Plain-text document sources

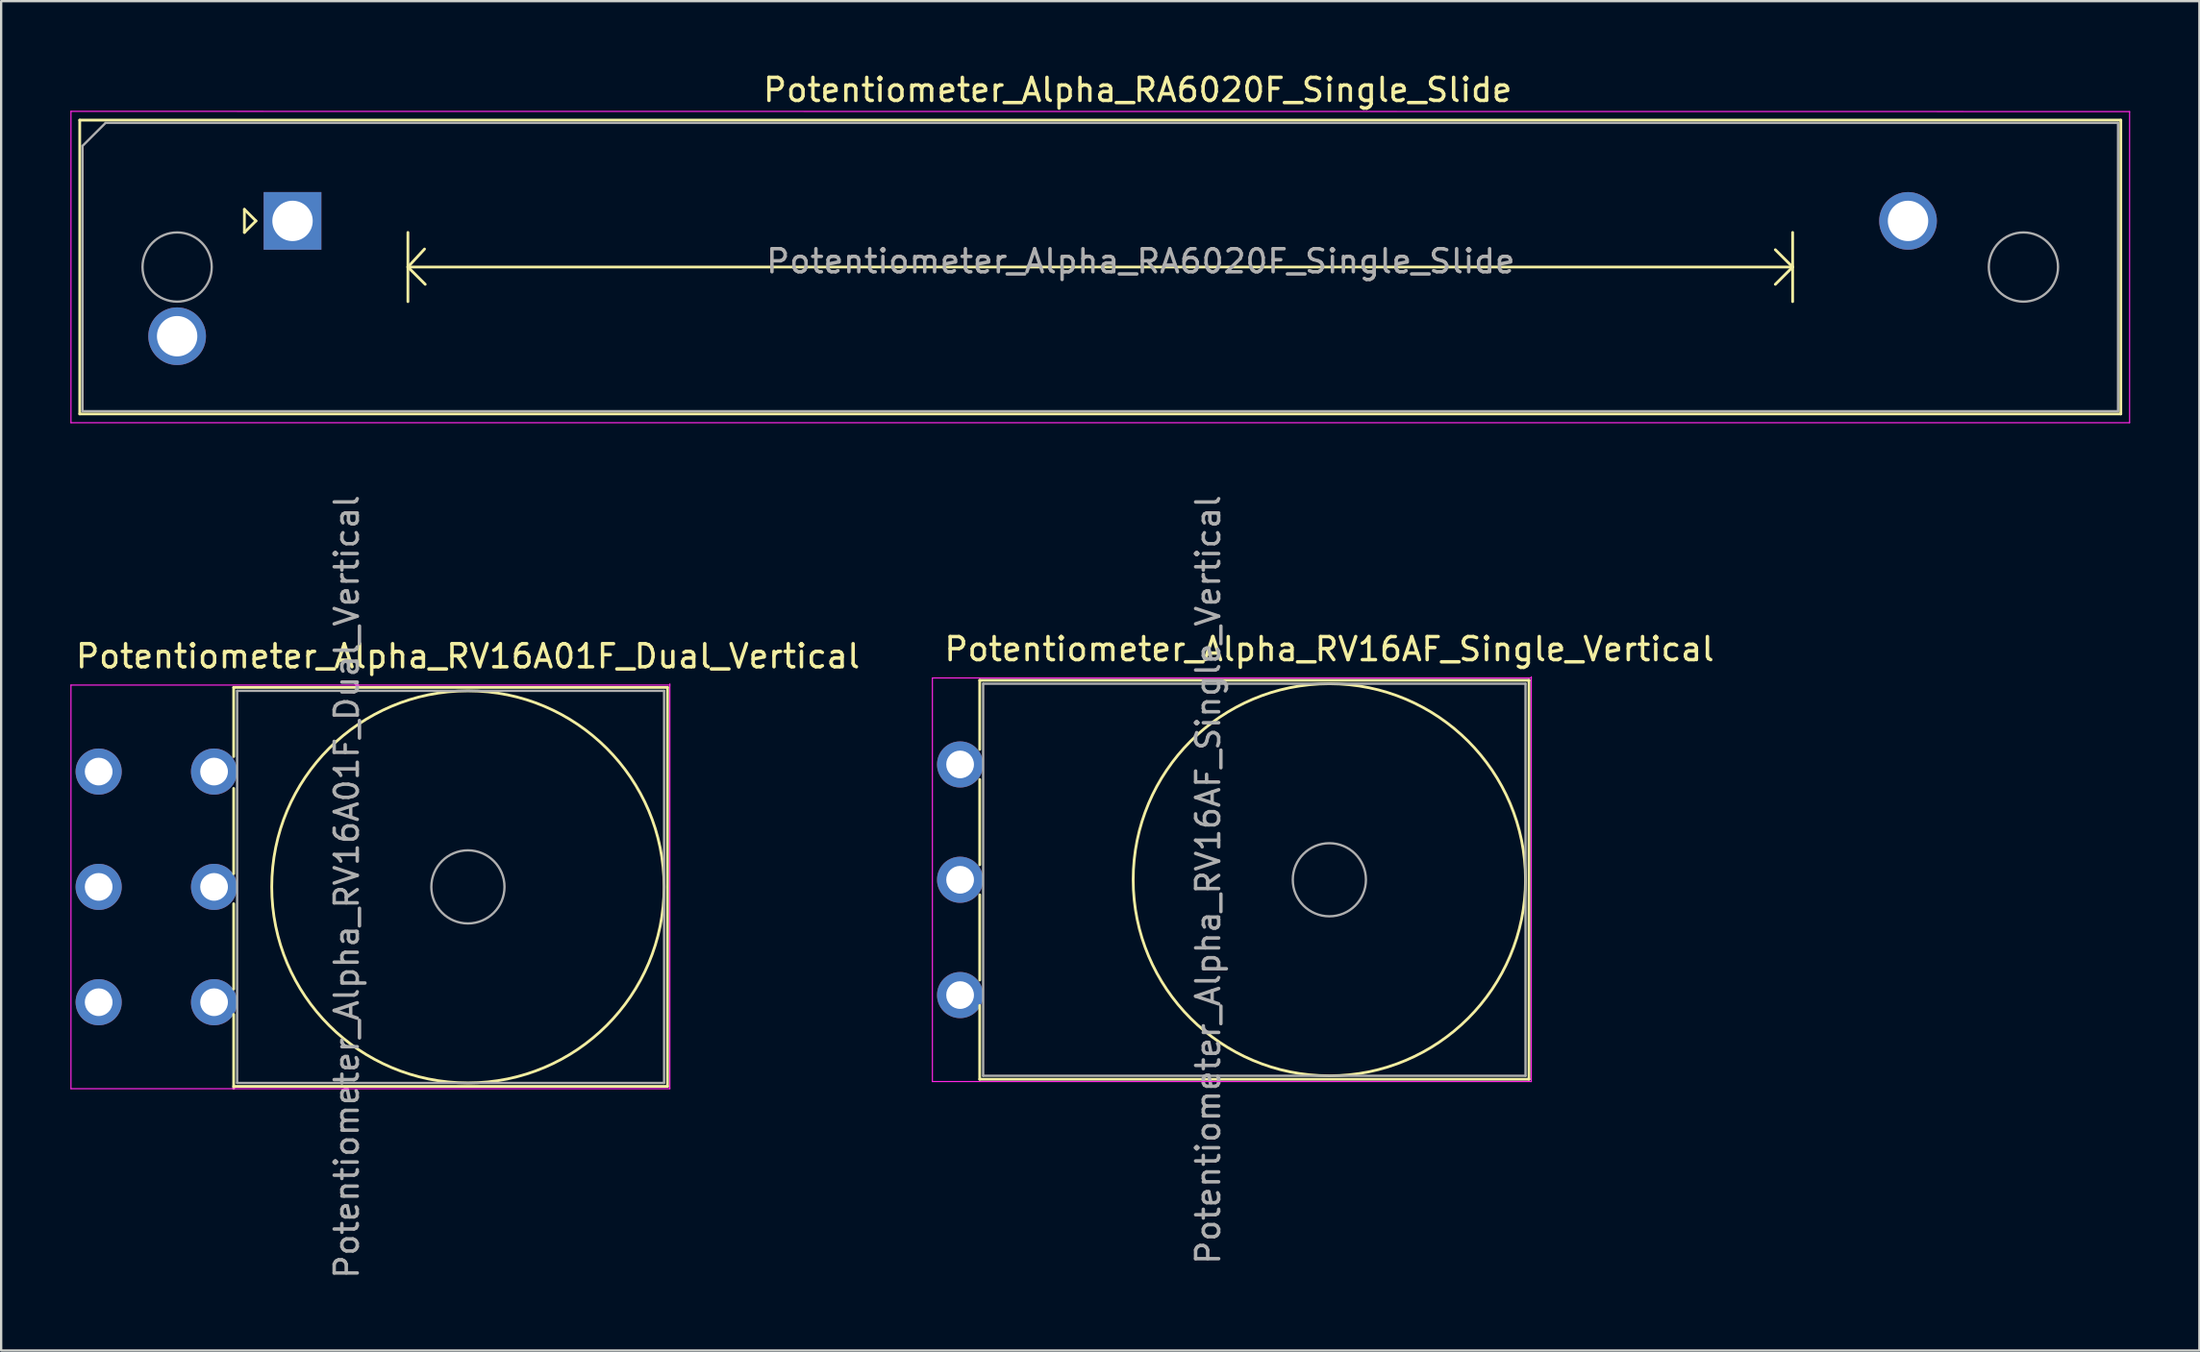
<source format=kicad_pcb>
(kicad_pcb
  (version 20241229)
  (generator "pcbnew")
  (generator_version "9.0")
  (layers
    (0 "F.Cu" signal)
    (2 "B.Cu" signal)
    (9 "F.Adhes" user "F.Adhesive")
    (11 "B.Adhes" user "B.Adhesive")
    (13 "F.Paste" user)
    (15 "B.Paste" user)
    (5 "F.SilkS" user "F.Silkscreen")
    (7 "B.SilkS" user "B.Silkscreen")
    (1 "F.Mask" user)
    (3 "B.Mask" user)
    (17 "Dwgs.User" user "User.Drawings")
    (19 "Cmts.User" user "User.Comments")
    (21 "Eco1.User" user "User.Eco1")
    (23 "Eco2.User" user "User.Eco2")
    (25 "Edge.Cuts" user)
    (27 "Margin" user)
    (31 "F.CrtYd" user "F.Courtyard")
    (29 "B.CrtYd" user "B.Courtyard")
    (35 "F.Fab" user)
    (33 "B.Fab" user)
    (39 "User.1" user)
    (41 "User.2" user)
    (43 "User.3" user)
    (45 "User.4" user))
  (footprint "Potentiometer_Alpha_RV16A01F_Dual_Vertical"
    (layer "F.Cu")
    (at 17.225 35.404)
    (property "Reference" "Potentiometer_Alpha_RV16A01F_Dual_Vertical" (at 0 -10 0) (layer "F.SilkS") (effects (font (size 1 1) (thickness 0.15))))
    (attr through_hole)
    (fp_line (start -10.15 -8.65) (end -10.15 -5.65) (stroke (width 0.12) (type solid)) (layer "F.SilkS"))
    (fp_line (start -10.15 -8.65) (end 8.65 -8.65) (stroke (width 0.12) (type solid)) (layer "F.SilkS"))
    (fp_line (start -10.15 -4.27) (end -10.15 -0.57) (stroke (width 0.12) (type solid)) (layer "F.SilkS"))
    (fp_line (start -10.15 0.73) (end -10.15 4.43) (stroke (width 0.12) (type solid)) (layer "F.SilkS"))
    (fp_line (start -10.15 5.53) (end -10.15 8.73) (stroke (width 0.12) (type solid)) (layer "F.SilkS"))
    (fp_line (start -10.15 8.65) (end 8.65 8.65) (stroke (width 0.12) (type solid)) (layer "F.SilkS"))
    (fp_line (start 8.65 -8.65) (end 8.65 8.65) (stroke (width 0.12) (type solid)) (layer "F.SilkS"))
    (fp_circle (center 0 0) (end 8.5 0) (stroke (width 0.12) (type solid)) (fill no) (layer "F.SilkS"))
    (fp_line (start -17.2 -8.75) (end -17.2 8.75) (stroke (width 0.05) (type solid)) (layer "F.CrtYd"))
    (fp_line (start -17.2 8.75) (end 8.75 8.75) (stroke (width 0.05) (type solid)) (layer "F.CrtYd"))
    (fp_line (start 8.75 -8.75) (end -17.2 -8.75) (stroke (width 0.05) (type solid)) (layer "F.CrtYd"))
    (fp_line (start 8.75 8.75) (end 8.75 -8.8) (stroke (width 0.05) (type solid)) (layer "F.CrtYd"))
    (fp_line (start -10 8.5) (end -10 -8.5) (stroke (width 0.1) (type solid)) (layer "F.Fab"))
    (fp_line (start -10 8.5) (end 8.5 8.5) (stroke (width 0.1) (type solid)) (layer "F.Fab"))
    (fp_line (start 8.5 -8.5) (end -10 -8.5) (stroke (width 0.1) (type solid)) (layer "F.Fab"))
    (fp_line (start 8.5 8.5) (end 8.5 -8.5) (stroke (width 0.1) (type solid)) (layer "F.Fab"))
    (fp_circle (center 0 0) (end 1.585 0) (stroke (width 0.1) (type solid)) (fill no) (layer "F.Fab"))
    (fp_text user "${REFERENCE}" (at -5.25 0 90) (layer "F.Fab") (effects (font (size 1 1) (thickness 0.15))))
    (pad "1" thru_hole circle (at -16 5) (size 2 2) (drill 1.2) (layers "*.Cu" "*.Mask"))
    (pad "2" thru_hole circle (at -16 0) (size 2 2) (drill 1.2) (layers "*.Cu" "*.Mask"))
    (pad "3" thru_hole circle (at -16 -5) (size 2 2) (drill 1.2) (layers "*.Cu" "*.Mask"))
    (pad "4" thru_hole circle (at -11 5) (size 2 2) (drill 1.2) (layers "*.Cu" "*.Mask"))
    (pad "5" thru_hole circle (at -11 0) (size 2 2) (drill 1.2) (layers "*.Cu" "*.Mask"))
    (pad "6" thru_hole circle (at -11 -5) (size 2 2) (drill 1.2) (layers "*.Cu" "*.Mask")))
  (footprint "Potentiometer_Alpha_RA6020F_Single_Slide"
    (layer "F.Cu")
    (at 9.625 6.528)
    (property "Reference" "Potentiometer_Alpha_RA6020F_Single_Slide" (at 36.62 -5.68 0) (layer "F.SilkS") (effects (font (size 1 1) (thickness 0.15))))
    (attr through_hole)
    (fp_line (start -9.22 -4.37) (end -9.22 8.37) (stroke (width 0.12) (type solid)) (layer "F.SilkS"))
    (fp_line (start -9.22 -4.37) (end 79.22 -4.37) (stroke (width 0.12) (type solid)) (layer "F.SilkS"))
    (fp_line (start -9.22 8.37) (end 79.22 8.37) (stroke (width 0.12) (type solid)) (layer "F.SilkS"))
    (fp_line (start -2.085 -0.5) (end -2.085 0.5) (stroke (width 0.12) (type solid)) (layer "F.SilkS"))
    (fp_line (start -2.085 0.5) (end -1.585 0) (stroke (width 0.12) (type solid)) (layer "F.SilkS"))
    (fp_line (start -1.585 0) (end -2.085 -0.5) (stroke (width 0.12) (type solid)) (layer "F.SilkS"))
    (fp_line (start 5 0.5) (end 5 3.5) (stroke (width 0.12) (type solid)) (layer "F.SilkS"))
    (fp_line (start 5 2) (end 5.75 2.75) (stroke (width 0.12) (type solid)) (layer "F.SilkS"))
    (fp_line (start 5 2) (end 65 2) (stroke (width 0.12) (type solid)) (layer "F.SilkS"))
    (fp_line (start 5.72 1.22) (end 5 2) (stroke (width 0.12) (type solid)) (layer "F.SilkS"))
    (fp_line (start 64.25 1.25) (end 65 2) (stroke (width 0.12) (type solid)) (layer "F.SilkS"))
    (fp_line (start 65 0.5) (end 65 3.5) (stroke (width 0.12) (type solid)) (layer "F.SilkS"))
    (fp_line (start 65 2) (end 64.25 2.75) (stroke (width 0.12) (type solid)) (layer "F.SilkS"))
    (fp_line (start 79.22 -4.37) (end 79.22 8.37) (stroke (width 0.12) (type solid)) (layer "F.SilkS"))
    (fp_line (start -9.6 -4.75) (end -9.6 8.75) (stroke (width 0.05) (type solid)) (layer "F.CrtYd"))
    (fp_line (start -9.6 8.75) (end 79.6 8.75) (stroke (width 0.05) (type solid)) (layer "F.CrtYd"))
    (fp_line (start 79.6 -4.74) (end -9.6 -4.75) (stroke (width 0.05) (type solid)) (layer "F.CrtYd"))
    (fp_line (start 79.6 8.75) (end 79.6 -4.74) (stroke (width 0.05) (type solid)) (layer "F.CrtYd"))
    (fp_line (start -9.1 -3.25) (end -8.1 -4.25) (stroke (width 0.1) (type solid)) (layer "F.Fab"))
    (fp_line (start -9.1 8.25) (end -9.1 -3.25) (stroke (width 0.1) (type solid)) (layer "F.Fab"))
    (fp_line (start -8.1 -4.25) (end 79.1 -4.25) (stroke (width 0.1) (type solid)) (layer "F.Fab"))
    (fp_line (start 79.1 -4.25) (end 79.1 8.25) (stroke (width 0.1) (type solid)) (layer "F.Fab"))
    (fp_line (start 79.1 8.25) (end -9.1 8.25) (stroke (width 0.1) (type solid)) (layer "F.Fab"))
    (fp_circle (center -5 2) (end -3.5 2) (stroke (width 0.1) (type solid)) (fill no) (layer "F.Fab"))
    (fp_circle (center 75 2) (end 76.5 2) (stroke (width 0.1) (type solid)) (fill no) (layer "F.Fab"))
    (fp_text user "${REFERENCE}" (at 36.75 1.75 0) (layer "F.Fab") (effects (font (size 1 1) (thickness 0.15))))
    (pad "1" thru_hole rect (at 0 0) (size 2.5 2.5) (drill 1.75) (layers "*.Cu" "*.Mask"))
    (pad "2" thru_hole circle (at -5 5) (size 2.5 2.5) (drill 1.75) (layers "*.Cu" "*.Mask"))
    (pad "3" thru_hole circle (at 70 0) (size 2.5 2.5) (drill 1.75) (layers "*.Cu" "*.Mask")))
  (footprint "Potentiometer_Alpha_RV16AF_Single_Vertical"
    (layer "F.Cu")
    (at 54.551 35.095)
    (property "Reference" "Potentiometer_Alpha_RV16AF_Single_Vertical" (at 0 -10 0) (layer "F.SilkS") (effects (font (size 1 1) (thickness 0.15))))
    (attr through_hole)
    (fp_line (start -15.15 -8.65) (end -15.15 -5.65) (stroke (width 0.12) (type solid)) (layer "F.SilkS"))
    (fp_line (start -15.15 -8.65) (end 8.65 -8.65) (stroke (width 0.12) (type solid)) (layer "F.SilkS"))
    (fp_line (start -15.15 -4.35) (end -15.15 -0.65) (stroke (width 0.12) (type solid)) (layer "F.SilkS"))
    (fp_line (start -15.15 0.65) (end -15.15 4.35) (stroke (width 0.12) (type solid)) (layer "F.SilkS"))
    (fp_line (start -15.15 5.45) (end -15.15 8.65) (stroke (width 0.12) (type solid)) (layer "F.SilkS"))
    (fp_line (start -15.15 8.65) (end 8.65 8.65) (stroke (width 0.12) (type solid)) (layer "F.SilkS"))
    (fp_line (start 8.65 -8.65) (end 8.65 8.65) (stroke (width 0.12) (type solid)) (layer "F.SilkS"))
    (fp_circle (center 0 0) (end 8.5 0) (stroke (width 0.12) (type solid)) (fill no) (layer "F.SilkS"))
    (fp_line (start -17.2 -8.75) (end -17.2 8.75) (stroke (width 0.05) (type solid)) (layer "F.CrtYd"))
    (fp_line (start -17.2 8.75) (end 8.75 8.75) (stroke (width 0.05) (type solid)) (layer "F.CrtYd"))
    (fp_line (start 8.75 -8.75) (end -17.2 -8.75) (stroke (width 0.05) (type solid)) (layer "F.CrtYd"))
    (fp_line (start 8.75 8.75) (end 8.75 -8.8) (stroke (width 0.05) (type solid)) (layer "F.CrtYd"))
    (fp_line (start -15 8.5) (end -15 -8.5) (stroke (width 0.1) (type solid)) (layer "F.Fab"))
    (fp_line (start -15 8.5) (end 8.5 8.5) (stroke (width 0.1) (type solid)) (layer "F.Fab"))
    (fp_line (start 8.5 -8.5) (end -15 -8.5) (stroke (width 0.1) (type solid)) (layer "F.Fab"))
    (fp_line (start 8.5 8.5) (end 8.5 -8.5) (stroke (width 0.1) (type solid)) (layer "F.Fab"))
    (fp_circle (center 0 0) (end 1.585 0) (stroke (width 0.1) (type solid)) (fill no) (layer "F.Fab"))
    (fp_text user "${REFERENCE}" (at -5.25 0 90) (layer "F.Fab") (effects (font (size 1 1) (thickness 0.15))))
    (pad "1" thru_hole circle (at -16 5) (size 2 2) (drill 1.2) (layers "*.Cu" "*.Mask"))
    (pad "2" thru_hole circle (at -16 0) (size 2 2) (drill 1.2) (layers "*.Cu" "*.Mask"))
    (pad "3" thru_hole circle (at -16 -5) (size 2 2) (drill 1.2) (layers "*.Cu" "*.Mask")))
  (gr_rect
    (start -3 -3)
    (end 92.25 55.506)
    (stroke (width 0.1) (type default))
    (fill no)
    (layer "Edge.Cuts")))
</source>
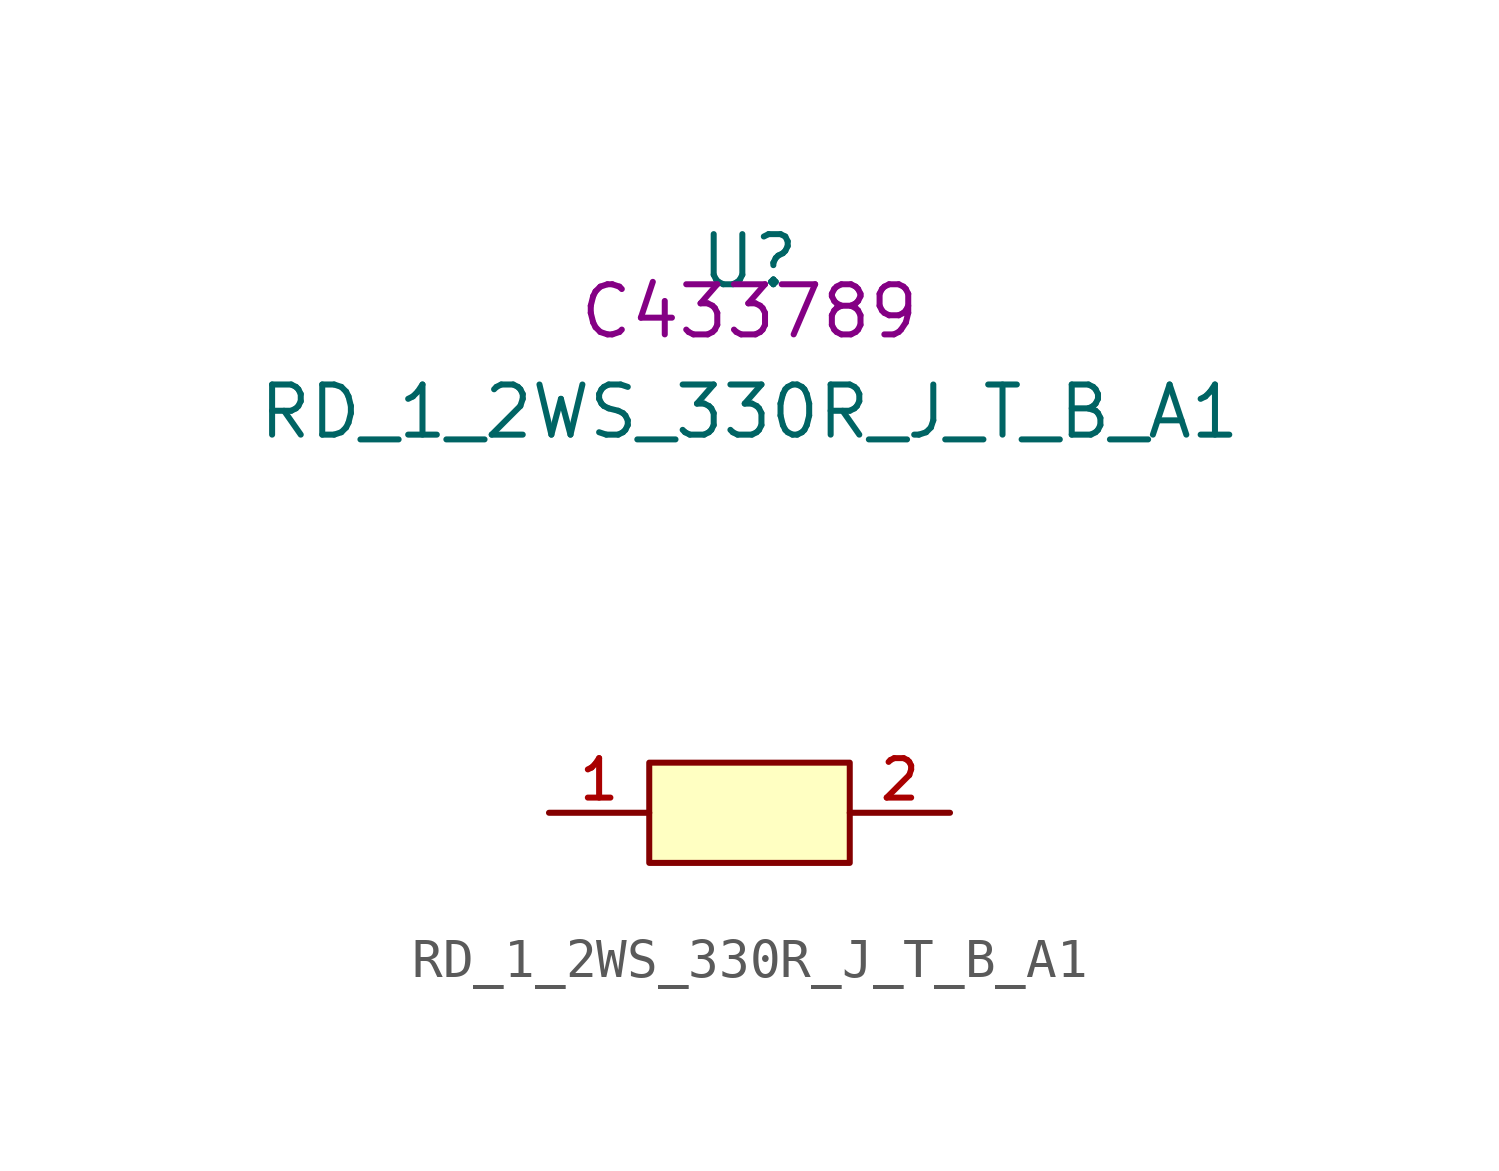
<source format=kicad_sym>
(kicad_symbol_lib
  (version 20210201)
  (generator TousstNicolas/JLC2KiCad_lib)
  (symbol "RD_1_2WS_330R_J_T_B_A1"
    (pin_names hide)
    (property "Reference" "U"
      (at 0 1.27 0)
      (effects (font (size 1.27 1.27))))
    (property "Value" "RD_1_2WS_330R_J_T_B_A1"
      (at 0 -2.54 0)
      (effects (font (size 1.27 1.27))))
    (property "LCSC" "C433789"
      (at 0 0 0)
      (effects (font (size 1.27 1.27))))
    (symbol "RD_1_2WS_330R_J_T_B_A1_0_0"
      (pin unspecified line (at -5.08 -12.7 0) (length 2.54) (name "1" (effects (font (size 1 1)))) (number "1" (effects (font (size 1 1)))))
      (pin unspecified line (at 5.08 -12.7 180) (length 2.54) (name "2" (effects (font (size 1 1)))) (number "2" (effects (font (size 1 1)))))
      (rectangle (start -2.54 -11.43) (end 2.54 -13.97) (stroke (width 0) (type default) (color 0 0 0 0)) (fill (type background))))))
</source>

Task to carry out:
Each line from the top of the records through the one containing "(at 17.225 35.404)" needs to be transcribed exactly, without pictures.

Solution to this problem:
<source format=kicad_pcb>
(kicad_pcb
  (version 20241229)
  (generator "pcbnew")
  (generator_version "9.0")
  (layers
    (0 "F.Cu" signal)
    (2 "B.Cu" signal)
    (9 "F.Adhes" user "F.Adhesive")
    (11 "B.Adhes" user "B.Adhesive")
    (13 "F.Paste" user)
    (15 "B.Paste" user)
    (5 "F.SilkS" user "F.Silkscreen")
    (7 "B.SilkS" user "B.Silkscreen")
    (1 "F.Mask" user)
    (3 "B.Mask" user)
    (17 "Dwgs.User" user "User.Drawings")
    (19 "Cmts.User" user "User.Comments")
    (21 "Eco1.User" user "User.Eco1")
    (23 "Eco2.User" user "User.Eco2")
    (25 "Edge.Cuts" user)
    (27 "Margin" user)
    (31 "F.CrtYd" user "F.Courtyard")
    (29 "B.CrtYd" user "B.Courtyard")
    (35 "F.Fab" user)
    (33 "B.Fab" user)
    (39 "User.1" user)
    (41 "User.2" user)
    (43 "User.3" user)
    (45 "User.4" user))
  (footprint "Potentiometer_Alpha_RV16A01F_Dual_Vertical"
    (layer "F.Cu")
    (at 17.225 35.404)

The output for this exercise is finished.